Nurturing the Cycle of Innovation: The Role of HPC, Big Data, and AI Advancement

GenAI made a big splash when ChatGPT launched on November 30, 2022. Since then, the drive for more powerful models has changed the way we approach hardware, data centers, and energy usage. The development of foundational models is still moving at a fast pace. One of the challenges in high-performance computing (HPC) and technical computing is figuring out where GenAI fits and, more importantly, what it means for future discoveries.

The major strain on resources has come from developing and training large AI models. The expected inference market, which involves deploying the models, will likely require different hardware and is expected to be much larger than the training market.

When it comes to HPC, there are some big questions. For example:

How can HPC benefit from GenAI?
How does GenAI fit in with traditional HPC tools and applications?
Can GenAI write code for HPC applications?
Can GenAI understand science and technology?

The answers to these questions are still being worked on, with many organizations, including the Trillion Parameter Consortium (TPC), exploring the role of GenAI in science and engineering.

One challenge with large language models (LLMs) is that they sometimes provide incorrect or misleading answers, which are often referred to as “hallucinations.” For example, when asked a basic chemistry question like “Will Water Freeze at 27 degrees F?” the answer given was clearly wrong. If GenAI is going to be used in science and technology, the models need to be improved.

So, what about using more data? The “intelligence” of early LLMs was improved by feeding them more data, which made the models larger and required more resources. Some benchmarks suggest that these models have gotten smarter, but there’s an issue: scaling models means finding more data. The internet has already been scraped for much of the data used, but the success of LLMs has also led to an increase in AI-generated content, such as news articles, summaries, and social media posts. Estimates suggest that about 10–15% of the internet’s textual content is now AI-generated, and by 2030, AI-generated content could make up more than half of it.

However, there’s a risk with this approach. When LLMs are trained on data generated by other AI models, their performance can degrade over time, a phenomenon known as “model collapse.” This could lead to a cycle where AI-generated content is continually used as input for future models, creating a feedback loop of poor-quality data.

Recently, tools like OpenAI’s Deep Research and Google’s Gemini Deep Research have made it easier for researchers to create reports by suggesting topics and conducting research. These tools gather information from the web and generate reports, which then become part of the data used to train future models.

What about the data generated by HPC? HPC is already producing massive amounts of data. Traditional HPC focuses on crunching numbers for mathematical models, and this data is typically unique, clean, and accurate. It’s also highly tunable, meaning it can be shaped to fit different needs, and the possibilities for generating data are almost limitless.

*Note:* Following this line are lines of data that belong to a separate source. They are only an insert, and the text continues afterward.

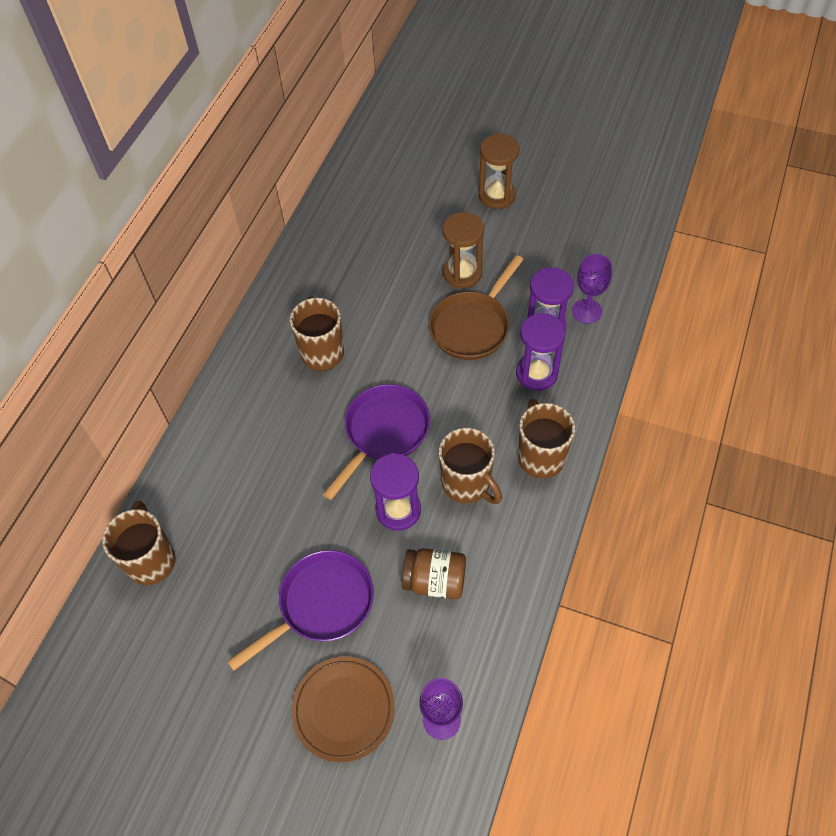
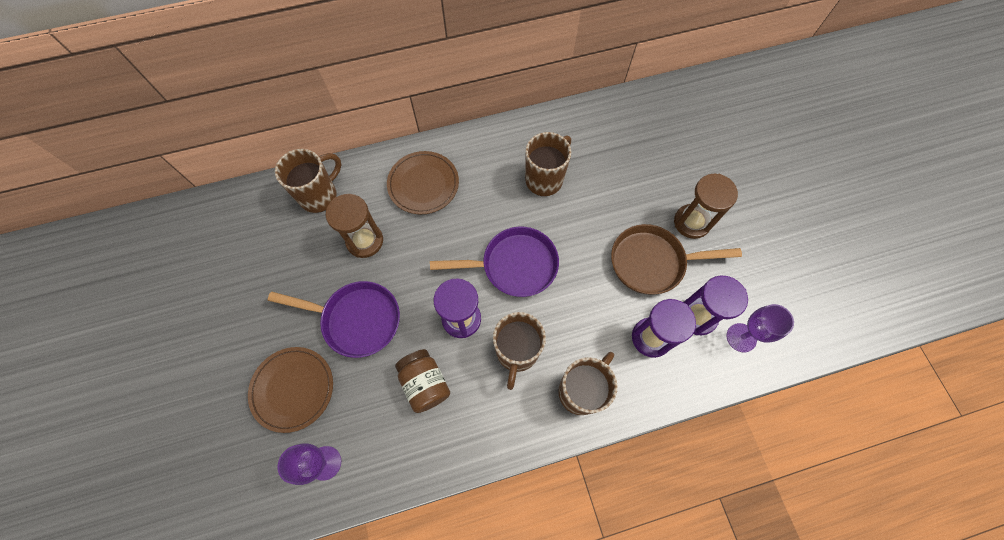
camera: 50 degrees right, 10 degrees up
brown hourglass [479,134,519,209] -> brown hourglass moved to [326,194,383,258]
none -> brown plate [387,151,459,215]

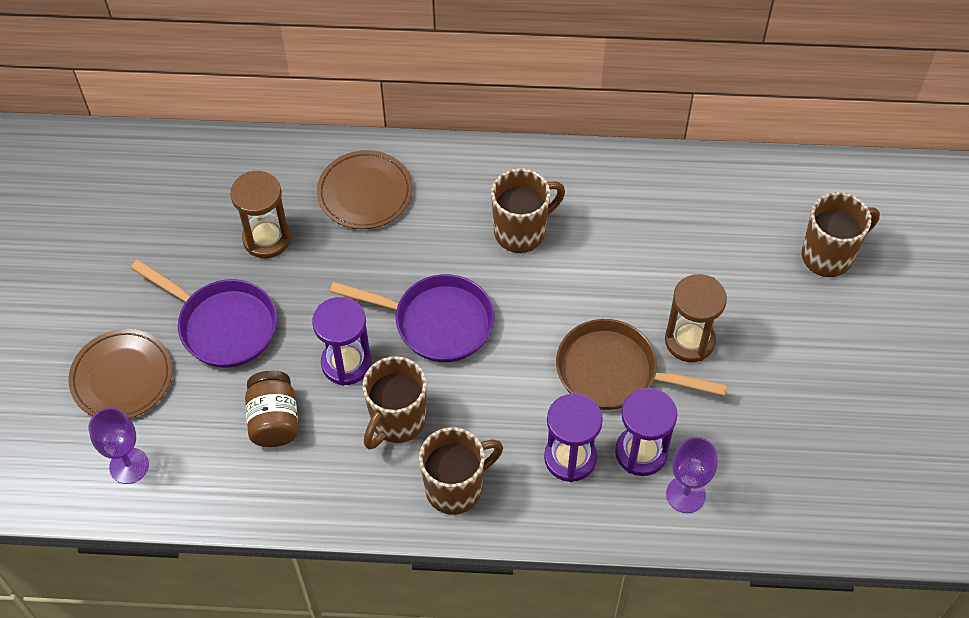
camera: 20 degrees right, 10 degrees down
brown mug [275,149,341,213] -> brown mug moved to [802,192,880,277]

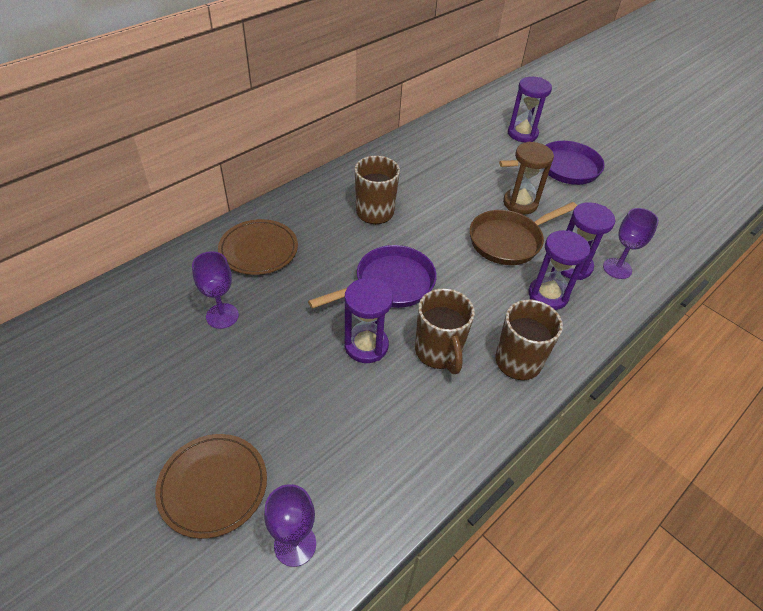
camera: 50 degrees left, 10 degrees down
purple pan [131,260,277,368] -> purple pan moved to [499,141,605,185]
brown hourglass [230,171,291,258] -> purple goblet [192,251,239,329]
brown jar [245,371,299,447] -> none
brown mug [802,192,880,277] -> purple hourglass [508,77,552,142]

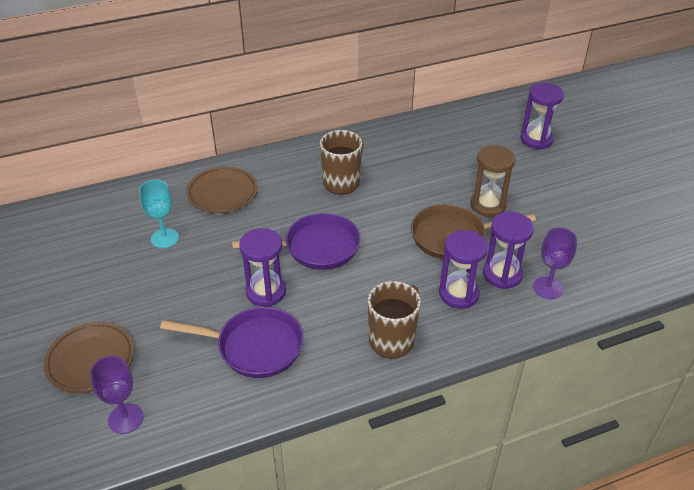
camera: 25 degrees right, 5 degrees down
purple goblet [192,251,239,329] -> turquoise goblet [139,179,179,248]
brown mug [415,288,475,374] -> none
purple pan [499,141,605,185] -> purple pan moved to [160,307,304,378]

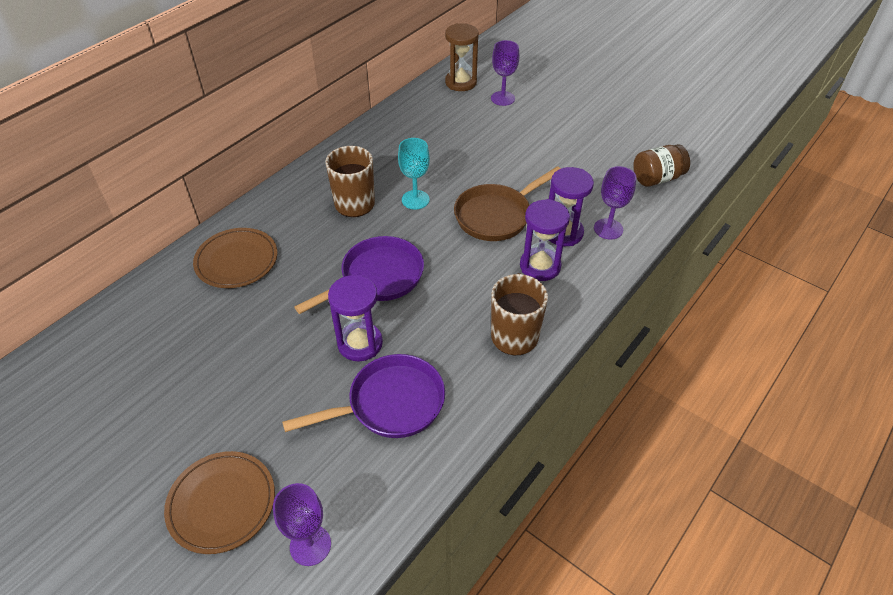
camera: 30 degrees left, 5 degrees up
turquoise goblet [139,179,179,248] -> turquoise goblet moved to [398,138,430,210]
brown hourglass [470,145,516,217] -> brown hourglass moved to [445,23,479,91]
purple hourglass [521,83,564,149] -> purple goblet [491,40,519,106]
none -> brown jar [633,144,690,187]

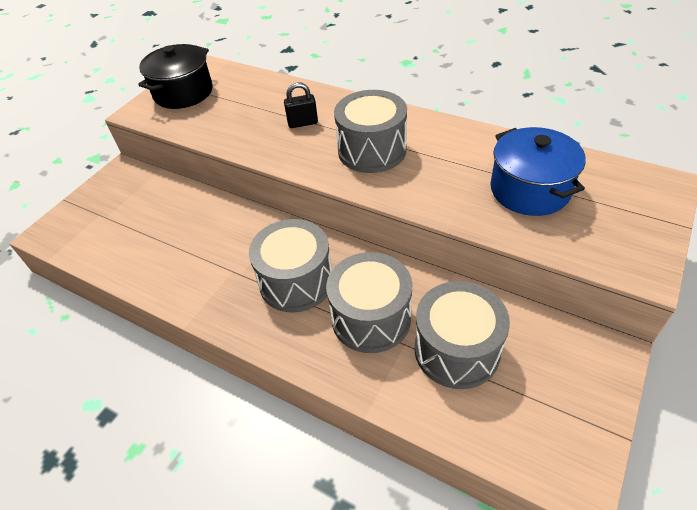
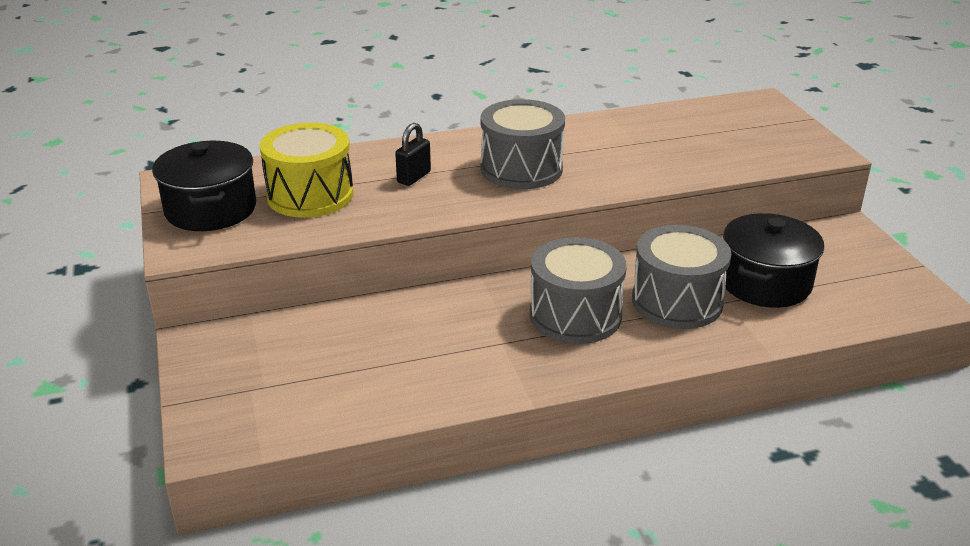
camera: 50 degrees left, 15 degrees down
grey drum [415,281,510,389] -> black pot [723,213,824,308]
blue pot [490,127,586,216] -> none
none -> yellow drum [260,123,353,218]

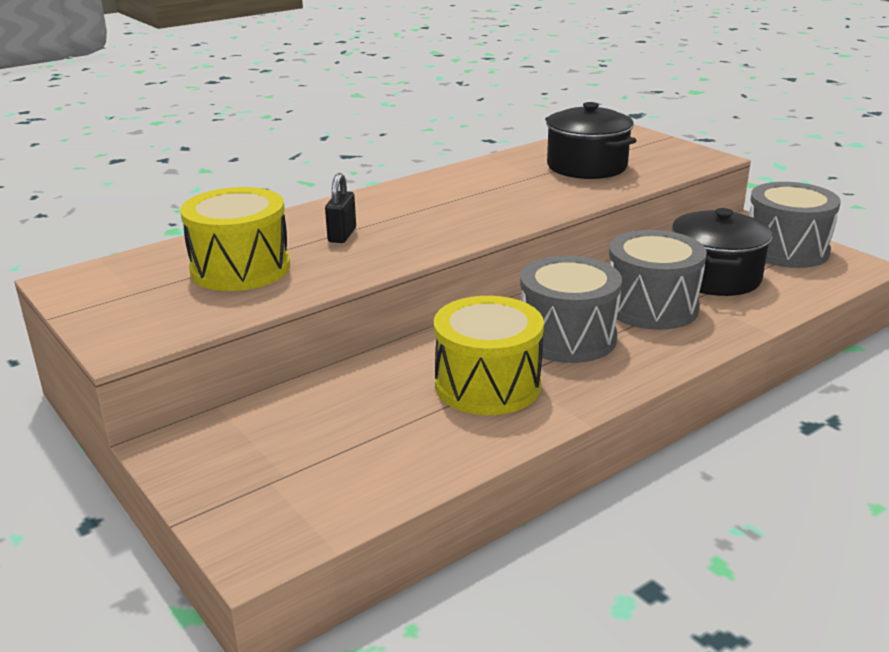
camera: 20 degrees left, 5 degrees down
black pot [152,141,256,231] -> black pot moved to [545,102,637,179]
grey drum [480,99,565,189] -> grey drum moved to [748,182,841,268]
none -> yellow drum [434,296,544,415]

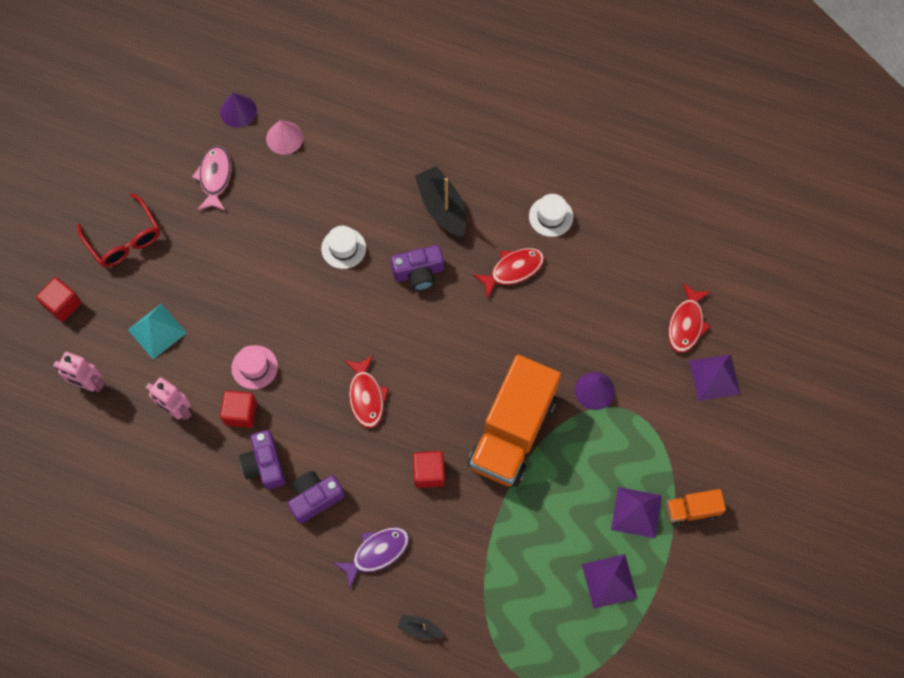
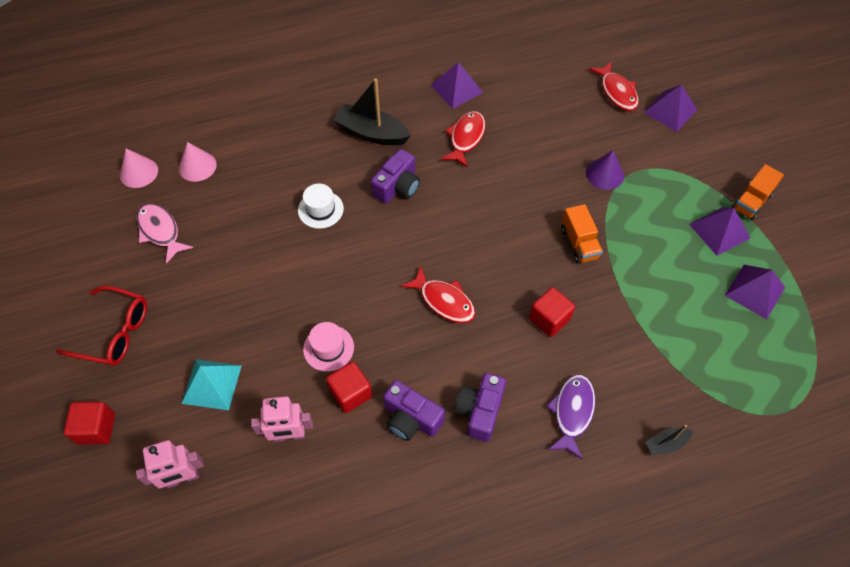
camera: 40 degrees left, 10 degrees down
purple cone [220,93,257,128] -> pink cone [120,148,158,188]
orange truck [468,355,561,487] -> orange truck [561,204,603,264], size x0.46
white hat [529,194,573,237] -> purple pyramid [431,62,484,109]

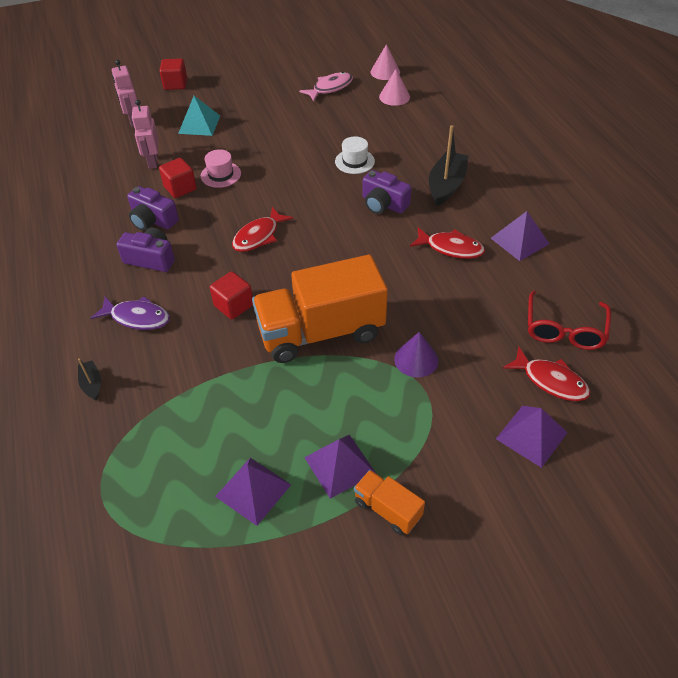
camera: 90 degrees right, 10 degrees down
red glasses [56,286,147,366] -> red glasses moved to [528,291,611,350]
purple camera [383,380,445,441] -> purple camera turned 90 degrees counterclockwise [127,186,179,231]
orange truck [561,204,603,264] -> orange truck [252,254,388,363], size x2.19
red fish [589,62,639,111] -> red fish turned 120 degrees counterclockwise [503,347,590,401]

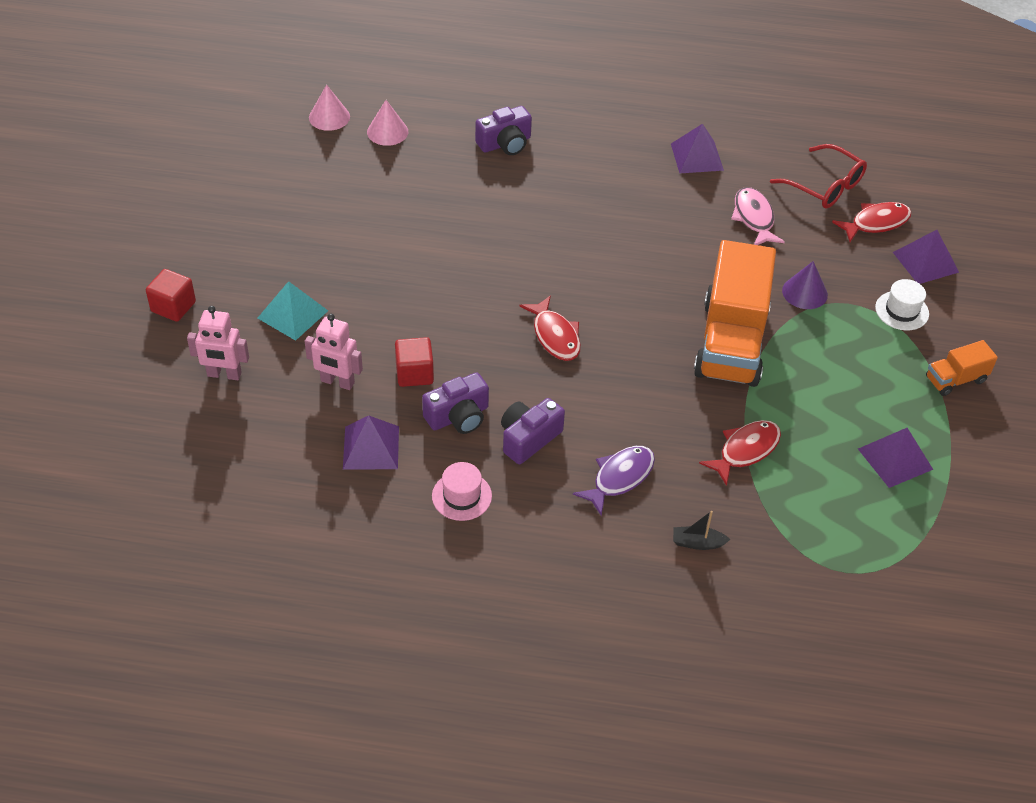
camera: 65 degrees left, 0 degrees up
pink hat [201,149,241,188] -> pink hat moved to [432,462,492,521]
red cube [210,271,253,320] -> none
pink fish [299,72,353,102] -> pink fish moved to [731,187,785,245]
purple pyramid [304,435,376,499] -> purple pyramid moved to [343,415,399,470]
white hat [335,136,375,174] -> white hat moved to [875,279,929,330]
purple camera [362,170,412,214] -> purple camera moved to [475,106,532,155]
red fish [410,227,485,259] -> red fish moved to [699,420,781,486]
black boat [429,125,469,206] -> none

A good example of this is Microsoft’s Aurora, a weather model based on vast amounts of meteorological and climatic data. Aurora has trained on over a million hours of data, leading to a massive increase in computational speed. Aurora’s research shows that training AI models on a diverse range of data can improve their accuracy, with datasets ranging from hundreds of terabytes to a petabyte in size.

In the realm of science and engineering, we already work with numbers, vectors, and matrices, so the goal isn’t to predict words like LLMs do, but to predict numbers using Large Quantitative Models (LQMs). Building LQMs is more complex than LLMs and requires a deep understanding of the system being modeled, access to large datasets, and sophisticated computational tools. LQMs can be used in various industries, such as life sciences, energy, and finance, to simulate different scenarios and predict outcomes more quickly than traditional models.

Data management remains a challenge. While AI model generation can be computationally feasible without GPUs, it’s nearly impossible to do without proper storage and data management. A large portion of the time spent on data science projects goes into managing and processing the data, rather than running the models themselves.

In AI, there’s a concept known as the “Virtuous Cycle,” proposed by Andrew Ng. This cycle explains how AI companies use data generated from user activity to improve their models, which then attracts more users, generating even more data. This creates a self-reinforcing loop that accelerates progress.

A similar cycle exists in scientific and technical computing, where HPC, big data, and AI work together in a feedback loop. Scientific research generates vast amounts of data, which feeds AI models that analyze patterns and make predictions. These predictions can then lead to new research and the cycle continues.

As the Virtuous Cycle accelerates, it’s driving advancements in science and technology, but there are challenges to consider. The increasing demand for data and computational power raises questions about resource sustainability. There’s also the risk that the cycle might eventually “eat its own tail,” where the increasing demand for data could overwhelm the system.

The new era of HPC will likely be built on LLMs, LQMs, and other AI tools that use data models derived from both numerical and real-world data. As the cycle accelerates, the role of Big Data and quantum computing will become even more essential for training the next generation of models.

Despite the progress, there are still questions and challenges to address. The increasing demand for resources will put pressure on sustainability solutions, and the effectiveness of the Virtuous Cycle will depend on whether the cycle can continue to generate value without self-limiting.